When he first began serving as a board member, the major water rights lawsuit was Rank vs. Krug. It, too, like today’s litigation, addressed who should get water: Central Valley farmers or San Joaquin River fish.
Compared to today’s turmoil, however, Luallen said Rank vs. Krug was “just a drop in the bucket.”
He calls the present day battle over Friant Dam water “absolutely ridiculous.” A coalition headed by the Natural Resource Defense Council has lobbied for years for the reestablishment of San Joaquin River fisheries using water from the Friant Division, of which Lindmore is a part.
“The life of a fish is considered more important than human life,” he said.
The environment is important, Luallen said, but the price paid by farmers as environmentalists have worked to help assist fish populations has caused a “disaster.”
“We all believe in clean water, clean air, but this is going to hurt everyone in the long run,” he said.
He said environmental litigation has contributed to the “tremendous” rise in the cost of water.
In 1959, Luallen said the cost of water per acre-foot was $6. Now, it is $55.
Though stubborn in his belief that farmers deserve reasonable water, otherwise, he said, he has learned that being “hard-headed” just doesn’t work
“There are things I could do as a board member that would be beneficial for myself, but you need to help everybody,” he said.
Each time he sits down in the president’s chair in the Lindmore boardroom, he “takes off the hat he wears at home” to exchange it for a neutral one.
“You’re not the same person,” he said. “You can’t be.”
Luallen will be honored by the Tulare County Board of Supervisors at its meeting tomorrow for his 50 years of service to the Lindmore Irrigation District.
Currently, Luallen lives on the north end of Lindsay, in a one-story house situated in front of a 10 acre orange grove.
Born in Illinois, his family moved to California and purchased a grove in Lindsay. Because his father still owned property in the Midwest, they traveled back and forth frequently.
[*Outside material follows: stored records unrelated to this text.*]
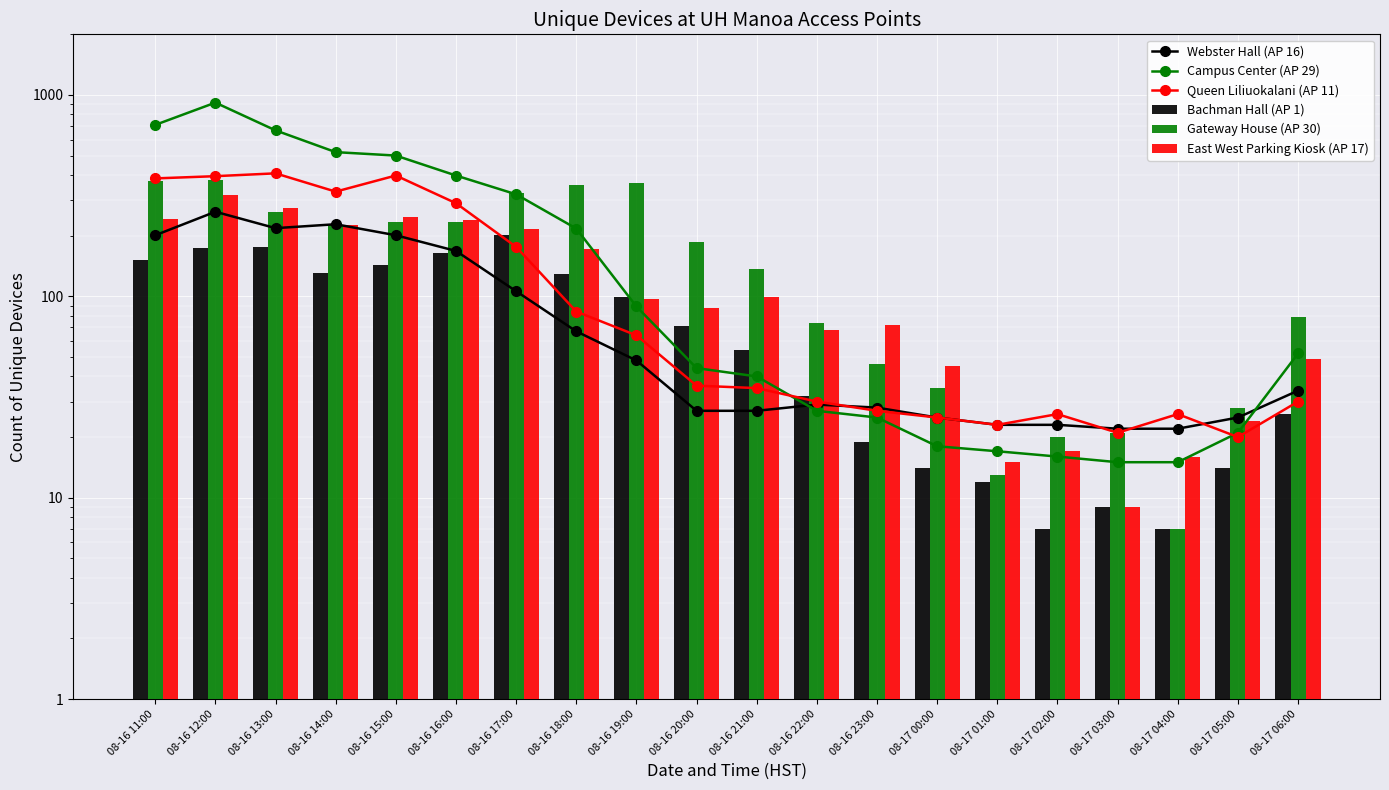

Which has a higher value, 08-17 03:00 or 08-16 13:00?

08-16 13:00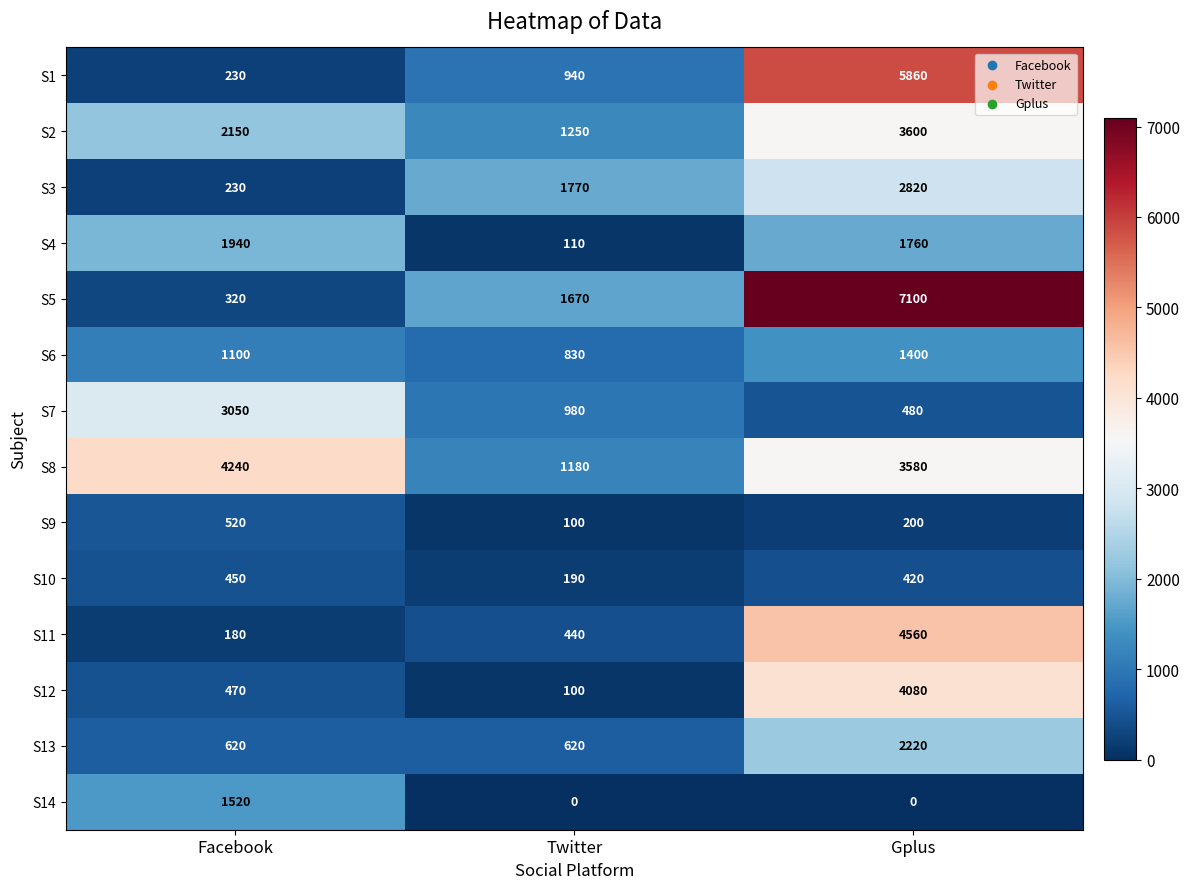

List the labels in order of S8 value, smallest first.

Twitter, Gplus, Facebook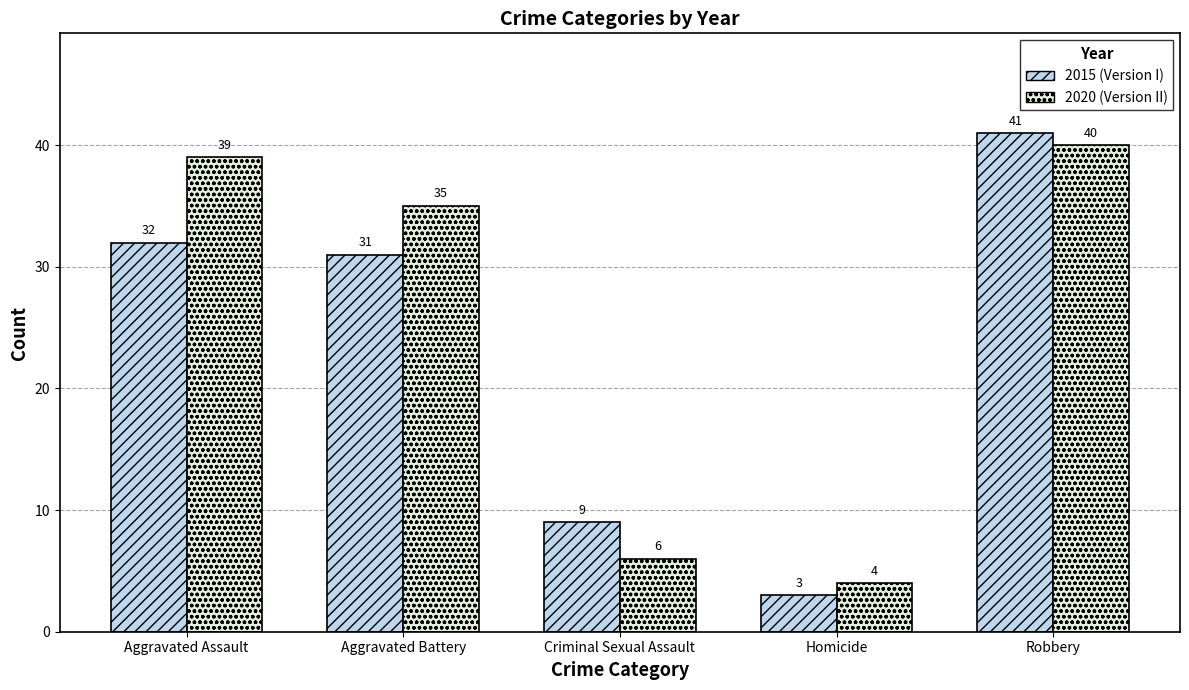

What are all the series names shown in the legend?

2015 (Version I), 2020 (Version II)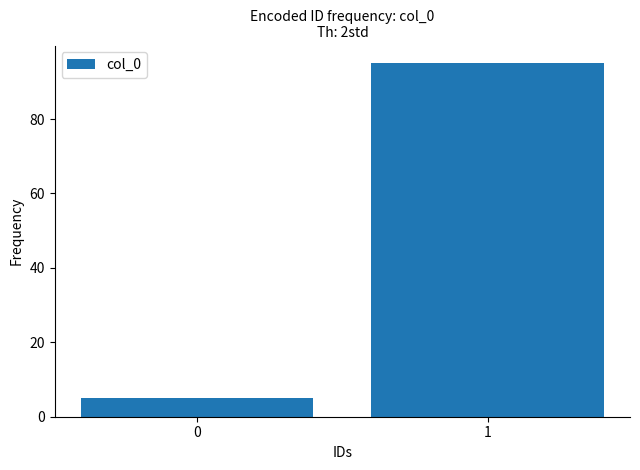

Reading right to left, transcribe all the data shown in this chart.

1=95	0=5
“We used to kid my dad that he could borrow flour there and just return it on his next trip,” he said.
Even so, Luallen “really grew up here.” He attended Lindsay High School, and worked for his father on his acreage.
In May 1942, he was drafted into the military.
As an airplane mechanic, he traveled to Texas, Utah and Indiana before shipping out to England.
However, on the way orders changed and Luallen found himself in Panama.
As part of the Army Air Corps, he guarded the Panama Canal from the threat of a Japanese attack. He was also stationed in Ecuador, Peru and Guatemala.
Upon his discharge, he and his wife Donna purchased a 20 acre property on Ash Avenue.
It was that land he was cultivating when he received his unexpected visit from the members of the 1959 Lindmore Irrigation District board.
Now, he enjoys fruit from abundant citrus trees planted next to his home for personal use, including tangelos, blood oranges and ruby red grapefruit.
Two to three times a week, Luallen visits his wife, who has Alzheimer’s, in Visalia. He recently got knee replacement surgery, and has been recuperating since — “just loafing,” he said.
Before he knee began troubling him, he and his wife spent time at Shaver Lake, hiking and fishing. He has two sons, the youngest of which is a noted salmon fly tier.
Framed memories hang on the kitchen wall — a VFW certificate, the first check from the Friant Power Authority to the Lindmore District.
Though many things have changed since Luallen’s installation in 1959, he said the topic of board meeting’s hasn’t changed. He still asks himself the same question he always has: “Are we going to have sufficient water this year?”